Input for this task
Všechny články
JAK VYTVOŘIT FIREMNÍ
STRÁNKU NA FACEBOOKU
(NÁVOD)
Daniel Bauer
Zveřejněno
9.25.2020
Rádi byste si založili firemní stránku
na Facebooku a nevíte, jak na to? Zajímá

What you will do
The line that contains "STRÁNKU NA FACEBOOKU", the final line of the listing, and every line between them are to be retyped exactly; nothing else.

Solution for this exercise
STRÁNKU NA FACEBOOKU
(NÁVOD)
Daniel Bauer
Zveřejněno
9.25.2020
Rádi byste si založili firemní stránku
na Facebooku a nevíte, jak na to? Zajímá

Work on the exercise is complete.